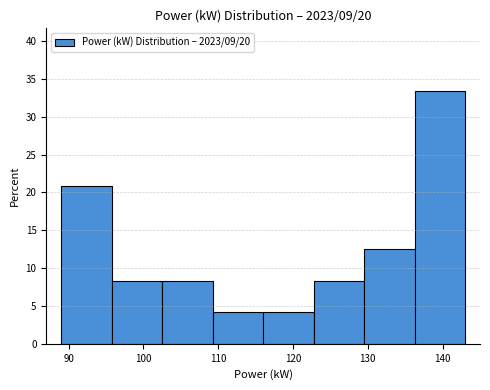

Which range on the x-axis has the tallest bar?

136 to 143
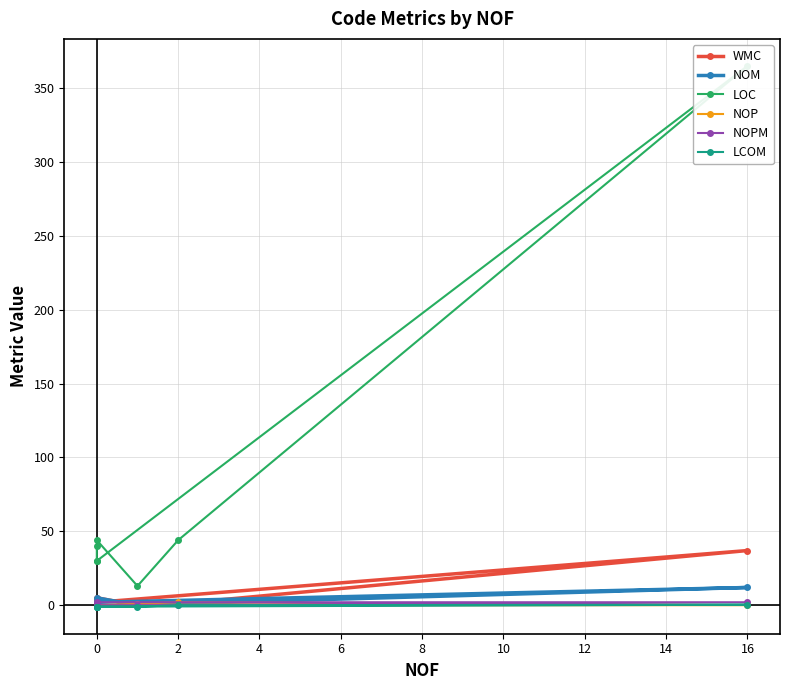

Which series has the largest total across all categories?

LOC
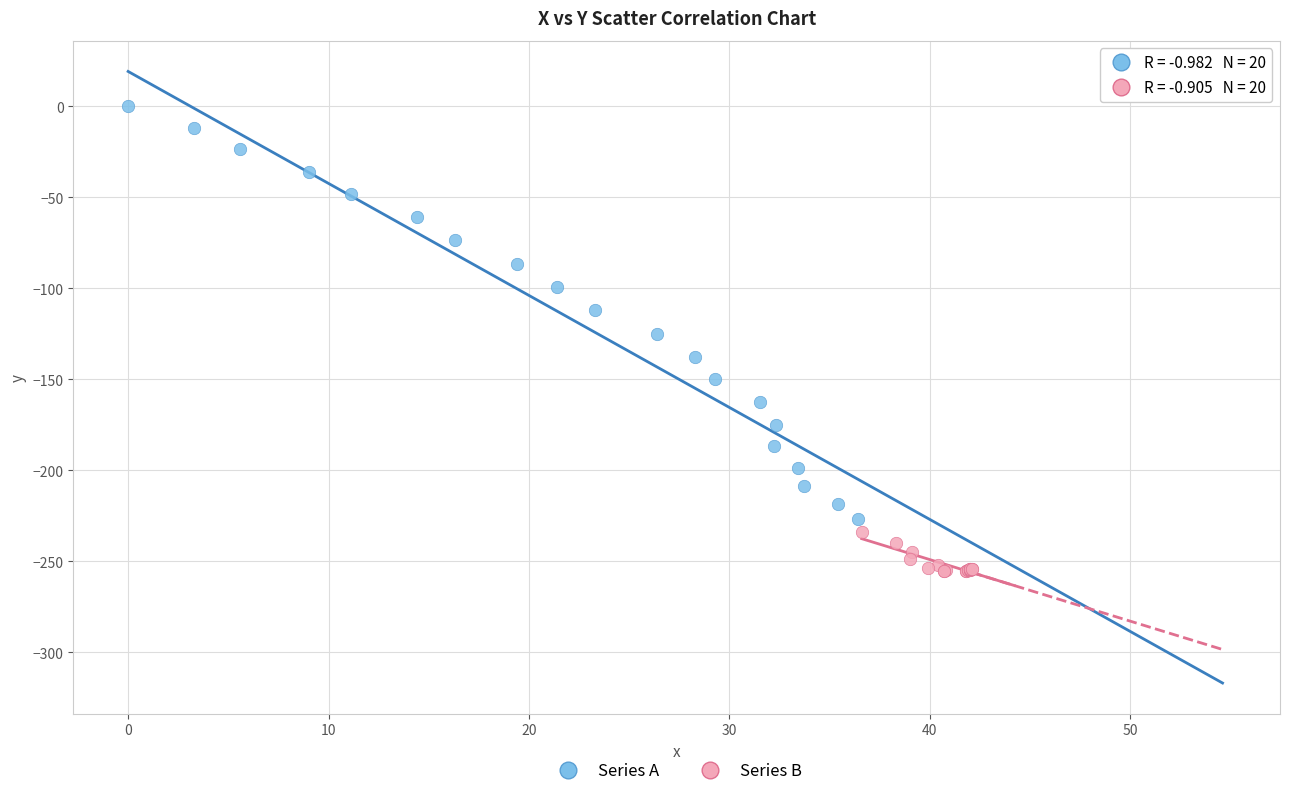

Which series contains the lowest Y value?

Series B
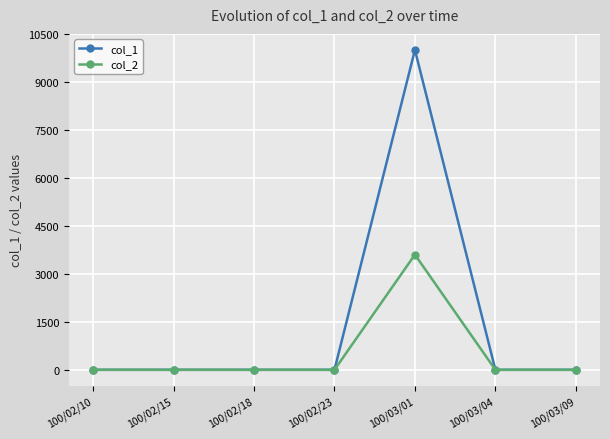

What is the highest value of the col_2 series?

3600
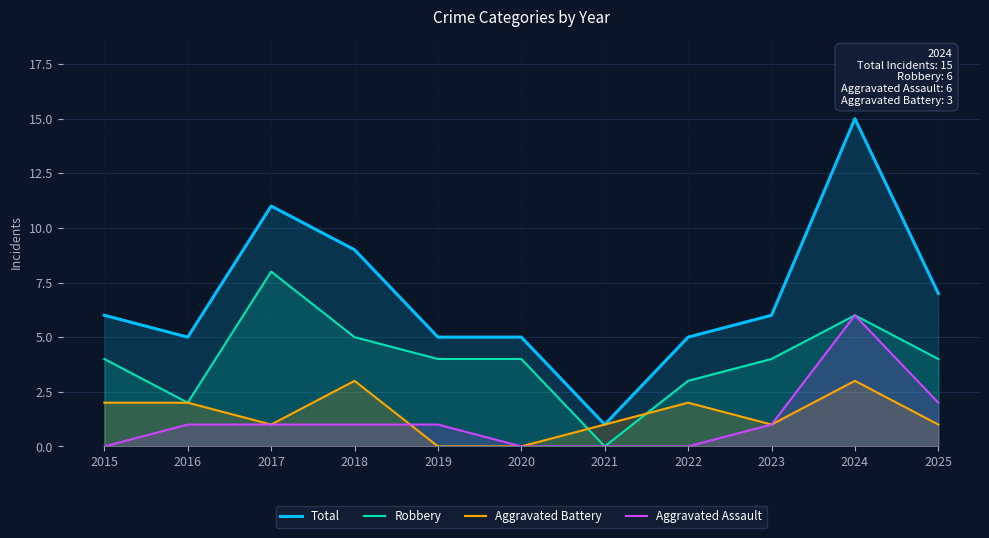

The value of Robbery at 2019 is 4. True or false?

True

## İstenen İş
"What is the" ifadesini içeren satırla başlayıp satırların sonuna kadar uzanan bölümde "Robbery" adını "Theft" olarak değiştirin ve bu satırları lütfen yeniden yazın. Başka hiçbir şeye dokunmayın, resimleri de yanıta almayın.

## Yanıt Aşağıda
What is the highest value of the col_2 series?

3600

The value of Theft at 2019 is 4. True or false?

True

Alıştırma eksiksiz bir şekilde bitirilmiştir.